## Begin Material

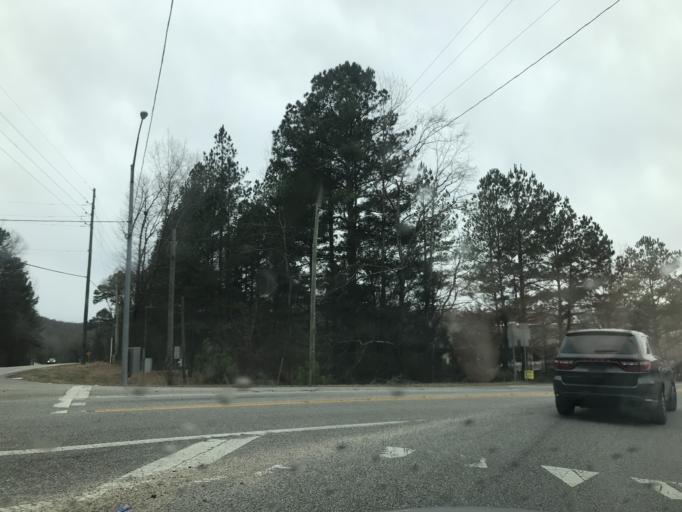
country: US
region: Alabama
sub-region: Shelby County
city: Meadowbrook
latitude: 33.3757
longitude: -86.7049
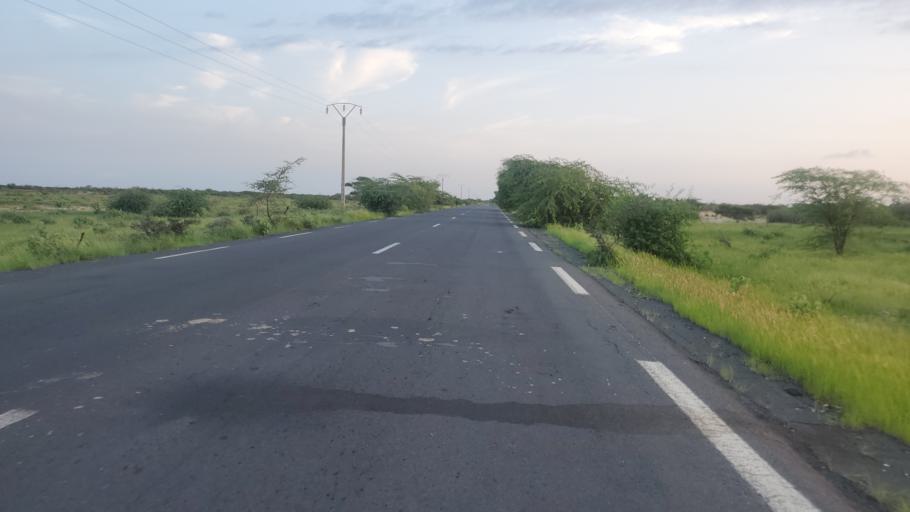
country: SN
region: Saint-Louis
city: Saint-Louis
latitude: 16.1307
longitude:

## End Material
## Begin Material

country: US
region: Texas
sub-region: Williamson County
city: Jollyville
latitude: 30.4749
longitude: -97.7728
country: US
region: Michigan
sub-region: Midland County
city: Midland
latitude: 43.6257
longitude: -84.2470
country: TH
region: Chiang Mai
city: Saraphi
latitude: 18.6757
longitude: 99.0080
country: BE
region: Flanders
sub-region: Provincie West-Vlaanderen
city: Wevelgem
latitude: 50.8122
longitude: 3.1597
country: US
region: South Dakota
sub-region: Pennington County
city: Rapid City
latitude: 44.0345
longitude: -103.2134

## End Material

[Given problem]: Can you render the lines as a JSON list of strings, one per line with blank lines left out, starting at the line that contains "longitude: -84.2470" and ending after the line that contains "longitude: -103.2134"?

[Finished exercise]:
[
  "longitude: -84.2470",
  "country: TH",
  "region: Chiang Mai",
  "city: Saraphi",
  "latitude: 18.6757",
  "longitude: 99.0080",
  "country: BE",
  "region: Flanders",
  "sub-region: Provincie West-Vlaanderen",
  "city: Wevelgem",
  "latitude: 50.8122",
  "longitude: 3.1597",
  "country: US",
  "region: South Dakota",
  "sub-region: Pennington County",
  "city: Rapid City",
  "latitude: 44.0345",
  "longitude: -103.2134"
]